> _About this task_: Would you output, verbatim, the stretch of the draining-vessel problem below from "Surface of vessel" through "of n is ____."?

> _Extract_:
◆ ◆ ◆ ◆ ◆ ◆ ◆

Question

Surface of vessel is a surface of revolution of the curve $y = kx^n$ vessel contains a liquid of density $\rho$. A small hole is made at the bottom of the vessel. If rate of fall of liquid surface in the vessel is independent of level of liquid in vessel then, the value of n is ____.

Answer 1

4

Answer 2

Solution:

1. Volume Calculation:
   For a vessel formed by rotating the curve $y = kx^n$ about the y-axis, at a height $y = h$ we have

   $$x = \left(\frac{h}{k}\right)^{1/n}.$$

   Thus the cross-sectional area at height $h$ is

   $$S(h) \propto x^2 \propto h^{2/n}.$$

   Consequently, the volume up to height $h$ is

   $$V \propto \int_0^h S(h')\, dh' \propto h^{1 + 2/n}.$$

2. Rate of Change of Volume:
   Differentiating with respect to $h$, we get

   $$\frac{dV}{dh} \propto h^{2/n}.$$

3. Outflow Rate (Torricelli's Law):
   A small hole at the bottom gives a velocity $v=\sqrt{2gh}$, so the outflow rate is

   $$\frac{dV}{dt} = -A\sqrt{2gh}.$$

   Using the chain rule:

   $$\frac{dV}{dt} = \frac{dV}{dh}\frac{dh}{dt} \propto h^{2/n}\frac{dh}{dt}.$$

   Equating the $h$-dependency from both sides:

   $$h^{2/n}\frac{dh}{dt} \propto h^{1/2}.$$

4. Condition for Constant Rate of Fall:
   For $\frac{dh}{dt}$ to be independent of $h$, we require

   $$\frac{2}{n} = \frac{1}{2}.$$

   Solving,

   $$n = 4.$$

Minimal Explanation:
Using the relation $V \propto h^{1+2/n}$, we find $\frac{dV}{dh} \propto h^{2/n}$. From the discharge $\frac{dV}{dt} \propto \sqrt{h}$, equate exponents: $2/n=\frac{1}{2}$, so $n=4$.

Answer:
$n = 4$

◆ ◆ ◆ ◆ ◆ ◆ ◆

(Pose estimation data)
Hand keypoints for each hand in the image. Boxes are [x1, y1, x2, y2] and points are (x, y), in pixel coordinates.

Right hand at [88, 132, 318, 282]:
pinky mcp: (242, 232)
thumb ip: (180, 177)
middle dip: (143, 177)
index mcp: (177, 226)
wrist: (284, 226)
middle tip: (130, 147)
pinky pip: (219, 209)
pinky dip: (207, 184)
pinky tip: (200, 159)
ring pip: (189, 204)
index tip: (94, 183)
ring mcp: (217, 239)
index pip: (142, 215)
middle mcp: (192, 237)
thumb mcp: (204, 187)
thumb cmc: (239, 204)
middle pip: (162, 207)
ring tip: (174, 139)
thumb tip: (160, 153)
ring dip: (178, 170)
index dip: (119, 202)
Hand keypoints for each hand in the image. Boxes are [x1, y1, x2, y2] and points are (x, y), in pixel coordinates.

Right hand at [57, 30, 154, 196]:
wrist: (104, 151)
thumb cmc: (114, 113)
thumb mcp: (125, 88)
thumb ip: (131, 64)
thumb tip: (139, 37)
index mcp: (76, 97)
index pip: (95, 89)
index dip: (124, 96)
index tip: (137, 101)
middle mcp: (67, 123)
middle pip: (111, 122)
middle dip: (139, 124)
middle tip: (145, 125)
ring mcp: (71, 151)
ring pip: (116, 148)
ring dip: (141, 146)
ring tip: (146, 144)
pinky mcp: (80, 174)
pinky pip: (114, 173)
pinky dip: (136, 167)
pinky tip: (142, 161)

◆ ◆ ◆ ◆ ◆ ◆ ◆

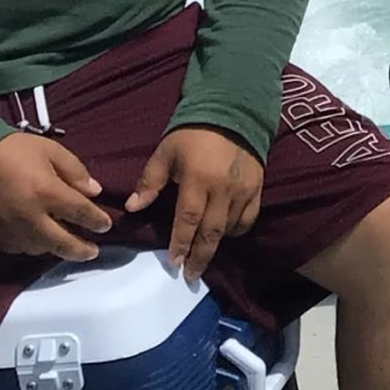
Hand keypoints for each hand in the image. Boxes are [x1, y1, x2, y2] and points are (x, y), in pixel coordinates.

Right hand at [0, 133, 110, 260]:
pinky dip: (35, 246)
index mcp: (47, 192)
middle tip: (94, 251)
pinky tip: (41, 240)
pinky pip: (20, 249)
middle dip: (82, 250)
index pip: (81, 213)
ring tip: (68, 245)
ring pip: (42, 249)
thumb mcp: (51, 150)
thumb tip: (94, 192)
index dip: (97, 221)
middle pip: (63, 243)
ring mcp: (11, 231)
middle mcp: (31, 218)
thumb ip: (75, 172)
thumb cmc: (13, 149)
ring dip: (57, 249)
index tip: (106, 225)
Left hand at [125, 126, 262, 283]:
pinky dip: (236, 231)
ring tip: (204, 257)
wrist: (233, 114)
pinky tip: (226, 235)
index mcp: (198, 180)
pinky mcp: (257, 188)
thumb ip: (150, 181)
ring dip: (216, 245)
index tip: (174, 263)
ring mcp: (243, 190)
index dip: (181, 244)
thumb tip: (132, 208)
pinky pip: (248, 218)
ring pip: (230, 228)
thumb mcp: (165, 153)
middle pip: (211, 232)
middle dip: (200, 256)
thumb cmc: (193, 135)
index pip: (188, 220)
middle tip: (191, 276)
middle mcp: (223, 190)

◆ ◆ ◆ ◆ ◆ ◆ ◆

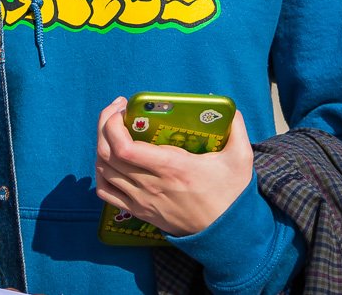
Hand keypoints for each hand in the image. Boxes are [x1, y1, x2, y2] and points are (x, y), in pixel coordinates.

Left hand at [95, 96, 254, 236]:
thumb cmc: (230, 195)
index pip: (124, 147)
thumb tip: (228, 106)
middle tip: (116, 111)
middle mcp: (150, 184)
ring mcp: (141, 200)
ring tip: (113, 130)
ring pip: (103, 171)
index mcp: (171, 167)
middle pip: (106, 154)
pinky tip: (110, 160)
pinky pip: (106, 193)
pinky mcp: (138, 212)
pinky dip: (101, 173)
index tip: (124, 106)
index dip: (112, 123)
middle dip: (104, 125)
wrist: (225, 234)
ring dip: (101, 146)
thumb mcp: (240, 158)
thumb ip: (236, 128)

◆ ◆ ◆ ◆ ◆ ◆ ◆

> _Answer to this problem_:
Surface of vessel is a surface of revolution of the curve $y = kx^n$ vessel contains a liquid of density $\rho$. A small hole is made at the bottom of the vessel. If rate of fall of liquid surface in the vessel is independent of level of liquid in vessel then, the value of n is ____.